> **ЗАДАНИЕ 1**:
Ответьте по фрагменту текста ниже:
(a) Кто, по заявлению Дана, будет вести дальнейшие переговоры?
(b) Из какого города Н. И. прибыл в Париж?
(c) Почему Николай Иванович однажды отменил свидание?
> **ЗАДАНИЕ 2**: Перечислите все города, которые упоминаются во фрагменте текста ниже.
━━ ФРАГМЕНТ ТЕКСТА ━━
После такого «дружеского» диалога состоялся короткий разговор о документах и о цене архива. Дан заявил, что дальнейшие переговоры будет вести только Николаевский и что он участия в них больше принимать не будет. Ни с Даном, ни с Николаевским Н. И. знаком не был. Николаевского увидел впервые в Париже, Дана хоть и видел в 1917 году, но никогда с ним не разговаривал.
Обычно Николаевский, позвонив по телефону, договаривался об очередной встрече. Время согласовывалось с остальными членами комиссии. Однажды, не застав Аросева и Адоратского, Николай Иванович свидание отменил. Во всех случаях, кроме одного, которого я коснусь, речь шла только о цене архива.
Я не присутствовала при всех встречах Бухарина с Николаевским, поскольку приехала в начале апреля, а Н. И. прибыл из Амстердама в Париж примерно в середине марта, но я была свидетелем всех переговоров, происходивших после моего приезда в Париж. Поэтому я имела возможность почувствовать их атмосферу, узнать содержание и понять, мог ли Николай Иванович разговаривать с Николаевским наедине на политические темы или он их избегал и строго придерживался запрограммированного еще в Москве поведения: без свидетелей не разговаривать.
━━━
━━ ДАННЫЕ ДЛЯ АНАЛИЗА ━━
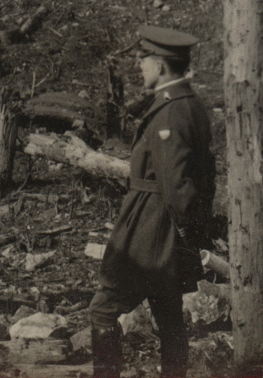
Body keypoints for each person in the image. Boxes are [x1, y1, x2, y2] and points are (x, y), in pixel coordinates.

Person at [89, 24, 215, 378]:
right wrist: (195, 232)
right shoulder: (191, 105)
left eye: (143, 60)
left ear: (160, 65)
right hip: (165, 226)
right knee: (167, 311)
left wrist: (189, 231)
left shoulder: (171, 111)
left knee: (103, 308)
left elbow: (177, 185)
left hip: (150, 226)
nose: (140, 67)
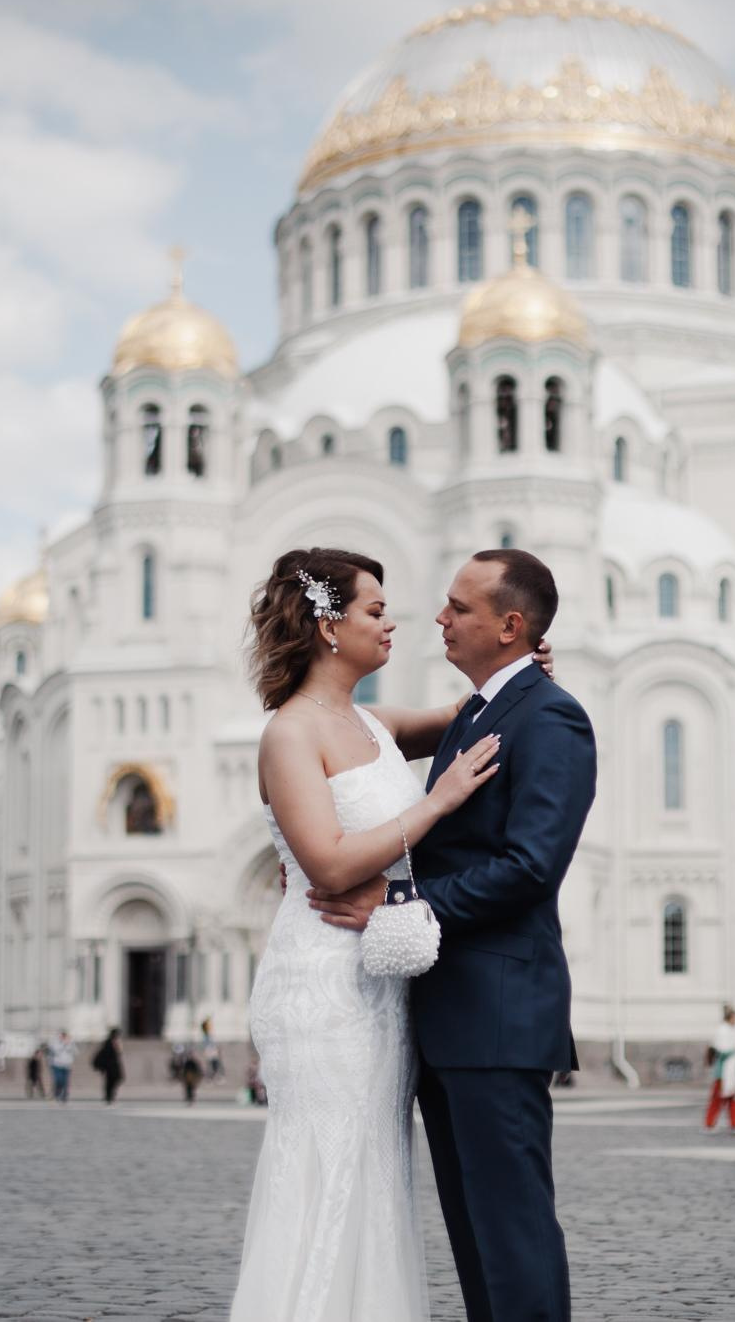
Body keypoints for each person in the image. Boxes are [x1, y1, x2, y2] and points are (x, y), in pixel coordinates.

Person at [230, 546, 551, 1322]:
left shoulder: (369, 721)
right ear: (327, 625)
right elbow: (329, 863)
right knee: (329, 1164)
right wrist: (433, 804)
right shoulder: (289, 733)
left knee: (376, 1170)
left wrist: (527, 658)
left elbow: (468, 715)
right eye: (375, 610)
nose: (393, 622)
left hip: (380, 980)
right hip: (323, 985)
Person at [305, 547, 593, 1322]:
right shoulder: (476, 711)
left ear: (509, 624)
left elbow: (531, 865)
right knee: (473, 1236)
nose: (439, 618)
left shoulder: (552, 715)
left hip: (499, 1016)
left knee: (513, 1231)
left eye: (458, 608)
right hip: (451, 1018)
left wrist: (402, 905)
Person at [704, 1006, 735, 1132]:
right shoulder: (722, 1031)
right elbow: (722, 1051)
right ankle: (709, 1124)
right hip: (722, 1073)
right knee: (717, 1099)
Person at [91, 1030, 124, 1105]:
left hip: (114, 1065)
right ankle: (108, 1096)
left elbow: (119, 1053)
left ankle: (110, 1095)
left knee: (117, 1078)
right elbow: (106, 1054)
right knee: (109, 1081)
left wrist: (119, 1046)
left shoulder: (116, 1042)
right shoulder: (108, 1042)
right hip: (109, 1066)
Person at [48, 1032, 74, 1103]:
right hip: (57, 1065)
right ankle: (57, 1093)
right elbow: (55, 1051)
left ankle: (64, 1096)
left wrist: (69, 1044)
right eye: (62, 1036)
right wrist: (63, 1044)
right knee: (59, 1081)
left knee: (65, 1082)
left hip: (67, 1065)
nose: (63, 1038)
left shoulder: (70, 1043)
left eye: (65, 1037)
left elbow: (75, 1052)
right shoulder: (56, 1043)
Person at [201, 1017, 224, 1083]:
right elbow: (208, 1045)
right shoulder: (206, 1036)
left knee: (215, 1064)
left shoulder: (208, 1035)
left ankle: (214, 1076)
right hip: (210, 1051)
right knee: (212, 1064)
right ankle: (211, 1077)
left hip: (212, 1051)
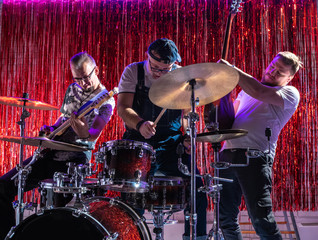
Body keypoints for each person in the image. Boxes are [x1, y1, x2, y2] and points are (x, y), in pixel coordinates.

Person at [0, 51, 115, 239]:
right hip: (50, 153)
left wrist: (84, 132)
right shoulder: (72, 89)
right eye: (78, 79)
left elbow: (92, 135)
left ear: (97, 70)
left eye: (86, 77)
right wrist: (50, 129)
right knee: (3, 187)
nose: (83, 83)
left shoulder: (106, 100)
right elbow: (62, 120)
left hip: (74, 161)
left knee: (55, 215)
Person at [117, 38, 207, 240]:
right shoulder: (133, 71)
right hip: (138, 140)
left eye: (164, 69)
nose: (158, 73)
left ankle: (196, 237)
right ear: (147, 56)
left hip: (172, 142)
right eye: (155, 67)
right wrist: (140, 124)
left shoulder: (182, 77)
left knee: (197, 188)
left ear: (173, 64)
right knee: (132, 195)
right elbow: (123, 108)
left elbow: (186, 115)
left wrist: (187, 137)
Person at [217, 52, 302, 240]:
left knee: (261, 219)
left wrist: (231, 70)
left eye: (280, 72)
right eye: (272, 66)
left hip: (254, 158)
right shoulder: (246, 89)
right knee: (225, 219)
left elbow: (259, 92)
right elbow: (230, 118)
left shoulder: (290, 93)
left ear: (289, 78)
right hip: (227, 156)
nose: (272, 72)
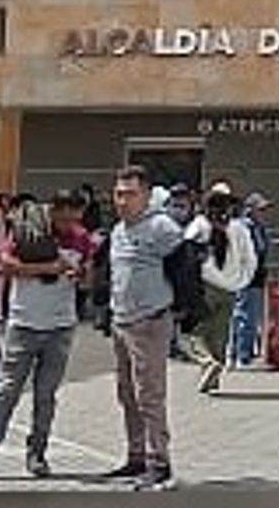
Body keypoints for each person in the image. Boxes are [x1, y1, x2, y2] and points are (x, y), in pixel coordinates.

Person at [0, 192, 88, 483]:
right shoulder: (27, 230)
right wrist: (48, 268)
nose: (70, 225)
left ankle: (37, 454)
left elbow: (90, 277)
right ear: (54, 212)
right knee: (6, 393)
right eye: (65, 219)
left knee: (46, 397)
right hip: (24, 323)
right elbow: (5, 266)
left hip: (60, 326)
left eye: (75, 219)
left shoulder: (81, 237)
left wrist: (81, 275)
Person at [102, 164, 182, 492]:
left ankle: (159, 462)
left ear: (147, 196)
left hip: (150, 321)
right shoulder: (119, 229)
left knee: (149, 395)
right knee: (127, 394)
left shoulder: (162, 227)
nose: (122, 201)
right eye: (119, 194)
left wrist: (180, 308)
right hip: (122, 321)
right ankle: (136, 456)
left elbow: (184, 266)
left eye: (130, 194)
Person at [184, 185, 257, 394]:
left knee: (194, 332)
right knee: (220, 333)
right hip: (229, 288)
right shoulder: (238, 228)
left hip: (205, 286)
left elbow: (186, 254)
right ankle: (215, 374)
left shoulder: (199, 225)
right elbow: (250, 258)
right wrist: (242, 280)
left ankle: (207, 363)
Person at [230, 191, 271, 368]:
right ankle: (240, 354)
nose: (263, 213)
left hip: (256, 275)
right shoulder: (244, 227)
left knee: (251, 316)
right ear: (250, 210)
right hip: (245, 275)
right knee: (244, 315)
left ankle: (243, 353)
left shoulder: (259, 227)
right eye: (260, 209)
━━━
━━ ДАННЫЕ ДЛЯ АНАЛИЗА ━━
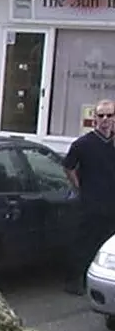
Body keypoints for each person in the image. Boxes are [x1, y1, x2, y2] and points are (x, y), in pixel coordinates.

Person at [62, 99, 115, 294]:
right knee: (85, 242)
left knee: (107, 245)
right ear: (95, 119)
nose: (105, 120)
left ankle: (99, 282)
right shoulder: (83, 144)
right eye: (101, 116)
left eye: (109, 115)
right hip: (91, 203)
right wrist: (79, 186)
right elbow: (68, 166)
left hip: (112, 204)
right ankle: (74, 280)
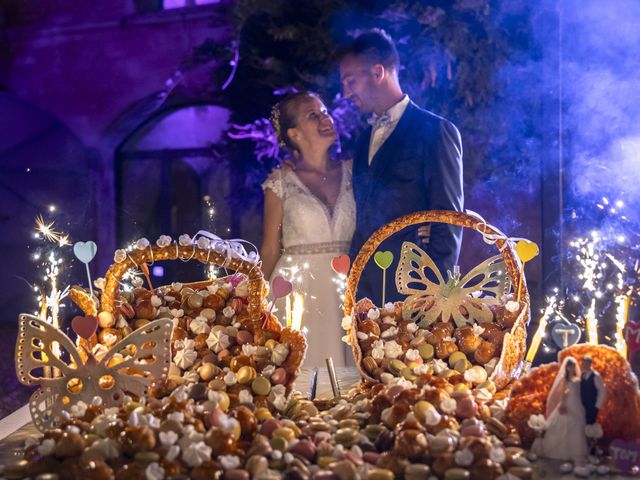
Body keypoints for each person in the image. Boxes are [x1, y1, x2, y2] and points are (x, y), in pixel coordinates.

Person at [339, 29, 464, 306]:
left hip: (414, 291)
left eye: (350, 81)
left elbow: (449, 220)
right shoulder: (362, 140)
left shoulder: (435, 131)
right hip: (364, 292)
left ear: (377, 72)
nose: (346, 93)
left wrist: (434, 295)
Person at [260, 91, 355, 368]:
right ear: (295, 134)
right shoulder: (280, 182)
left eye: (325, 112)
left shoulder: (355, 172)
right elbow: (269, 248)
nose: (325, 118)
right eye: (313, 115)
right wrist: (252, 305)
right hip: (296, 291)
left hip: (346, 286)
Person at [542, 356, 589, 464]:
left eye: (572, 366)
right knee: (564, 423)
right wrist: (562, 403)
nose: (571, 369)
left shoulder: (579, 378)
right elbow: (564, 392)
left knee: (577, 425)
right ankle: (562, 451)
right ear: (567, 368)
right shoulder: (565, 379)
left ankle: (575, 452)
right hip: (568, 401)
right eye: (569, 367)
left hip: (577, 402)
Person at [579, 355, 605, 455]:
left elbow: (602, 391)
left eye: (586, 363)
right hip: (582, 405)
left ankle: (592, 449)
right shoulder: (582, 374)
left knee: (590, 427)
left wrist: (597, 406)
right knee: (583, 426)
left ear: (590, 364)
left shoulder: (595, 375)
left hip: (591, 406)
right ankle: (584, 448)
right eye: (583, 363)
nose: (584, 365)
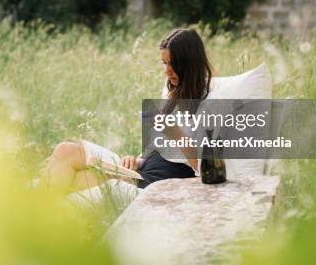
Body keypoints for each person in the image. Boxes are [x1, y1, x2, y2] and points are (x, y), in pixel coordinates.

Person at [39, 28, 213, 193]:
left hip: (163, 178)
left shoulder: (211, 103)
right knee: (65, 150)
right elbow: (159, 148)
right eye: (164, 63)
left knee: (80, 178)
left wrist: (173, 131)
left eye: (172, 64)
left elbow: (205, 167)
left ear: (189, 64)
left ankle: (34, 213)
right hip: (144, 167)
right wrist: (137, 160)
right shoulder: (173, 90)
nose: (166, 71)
━━━
> **ОТВЕТ 1**:
(a) Николаевский.
(b) Из Амстердама.
(c) Он не застал Аросева и Адоратского.

> **ОТВЕТ 2**: Париж, Амстердам, Москва.